Brian Whitaker, The Guardian, provides as good an account as any in July 2004, at which point Mr Elashi was in jail and still owned dot iq. With various opportunists sniffing around for it. Excerpting Brian Whitaker July 5, 2004;

ICANN is considering what to do about Iraq's ".iq" country code. It could be taken away from Bayan Elashi on the grounds that he has failed to manage it properly, and assigned to someone else, but that would be controversial in view of the political background to his arrest and trial.

If Mr Elashi does lose ".iq", there are several interested parties waiting to take it on. Last year a group called the Committee for Information Technology Reconstruction in Iraq claimed they could raise $10m (£5.5m) by auctioning off ".iq" domains worldwide and using the money to develop Iraqi internet facilities. One example they gave was www.high.iq which they thought might interest Mensa, the organisation for brainy people. Others, though, think the novelty value of ".iq" is limited and unlikely to raise much money from customers outside Iraq.

According to ICANN's rules, any transfer of the country code must have broad support from the local internet community. What this means in the case of Iraq is anybody's guess: who exactly are the Iraqi "internet community" and how can they be consulted? It is quite possible they will be ignored altogether.

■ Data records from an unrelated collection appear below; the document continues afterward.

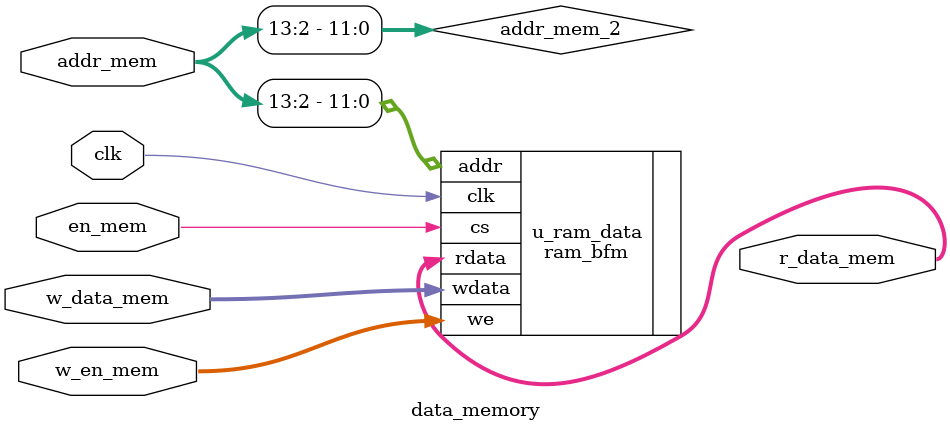
<source format=v>
`include "define.v"
module data_memory #(
    parameter RAM_SPACE = 4096
)(
    input  wire         clk,
    //input  wire         rstn,
    input  wire[31:0]   addr_mem,
    input  wire[31:0]   w_data_mem,
//    input  wire[ 3:0]   r_en_mem,
    input  wire[ 3:0]   w_en_mem,
    input  wire         en_mem,
    output wire[31:0]   r_data_mem
);
localparam ADDR_WIDTH = $clog2(RAM_SPACE);
wire [ADDR_WIDTH -1 : 0] addr_mem_2;

assign addr_mem_2 = addr_mem[ADDR_WIDTH +2-1 : 2];//Word-alignment, and width depends on `RAM_SPACE


`ifdef FPGA_MODE

DATA_RAM u_ram_data (
  .clka         (clk          ),    // input wire clka
  .ena          (en_mem       ),      // input wire ena
  .wea          (w_en_mem     ),      // input wire [3 : 0] wea
  .addra        (addr_mem_2   ),  // input wire [11 : 0] addra
  .dina         (w_data_mem   ),    // input wire [31 : 0] dina
  .douta        (r_data_mem   )  // output wire [31 : 0] douta
);

`elsif  MC_MACRO

SRAM_4096_32 u_ram_data(
    .QA       ( r_data_mem      ),     //port-A data output
    .CLKA     ( clk             ),     //port-A clock
    .CENA     ( en_mem          ),     //port-A chip enable
    .WENA     ( w_en_mem        ),     //port-A write enable
    .AA       ( addr_mem_2      ),     //port-A address
    .DA       ( w_data_mem      ),     //port-A data input

    .QB       (                 ),     //port-B data output
    .CLKB     ( 1'b0            ),     //port-B clock
    .CENB     ( 1'b0            ),     //port-B chip enable
    .WENB     ( 4'd0            ),     //port-B write enable
    .AB       ( 12'd0           ),     //port-B address
    .DB       (                 ),     //port-B data input
    
    .EMAA     (     ),     
    .EMAB     (     )
);

`else //REG_ARRAY
ram_bfm #(
        .DATA_WHITH     ( 32            ),
        .DATA_SIZE      ( 8             ),
        .ADDR_WHITH     ( ADDR_WIDTH    ),
        .RAM_DEPTH      ( RAM_SPACE     )
    )
    u_ram_data(
    //system signals
    .clk                        ( clk               ),
    //RAM Control signals
    .cs                         ( en_mem            ),
    .we                         ( w_en_mem          ),
    .addr                       ( addr_mem_2        ),
    .wdata                      ( w_data_mem        ),
    .rdata                      ( r_data_mem        )
);
`endif
endmodule
</source>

Last month, the new Iraqi government made its own application to control ".iq". Past experience suggests ICANN will favour that idea though, again, it would be controversial. Taking the country code from a man who has been mugged by the Bush administration in Texas and handing it to a Bush-installed regime in Baghdad might be viewed as rather fishy.

So, who's been using ".iq" lately then?

Update; Streamtime is back up. Yay.

4 Comments

#4/03/2005 06:12:00 pm Assalam Aleikom Anonymous Anonymous

try google, just type

site:.iq

and you'll see
google.iq
aljazeera.iq
and many others listed already

(some are rather funny)

 
#4/03/2005 06:34:00 pm Assalam Aleikom Blogger emigre

Precisely, and all leading no-where.

 
#4/07/2005 11:49:00 am Assalam Aleikom Anonymous Anonymous

Early on, I got a hit on my site meter from *iq*. I presumed it to be someone from Bremer's office.

Then, more recently, I got a second hit from iq. I've got 2 hits recorded on my site meter, so someone has been using it, but I have no idea who.

--button.

 
#10/12/2005 04:01:00 pm Assalam Aleikom Anonymous Anonymous

The .iq domain is very limited. Other than mensa, and companies offering iq tests, I can't see any reason to use it. I'm not from Iraq but I'm currently interested in a .iq domain though. I'm not interested in discussing why.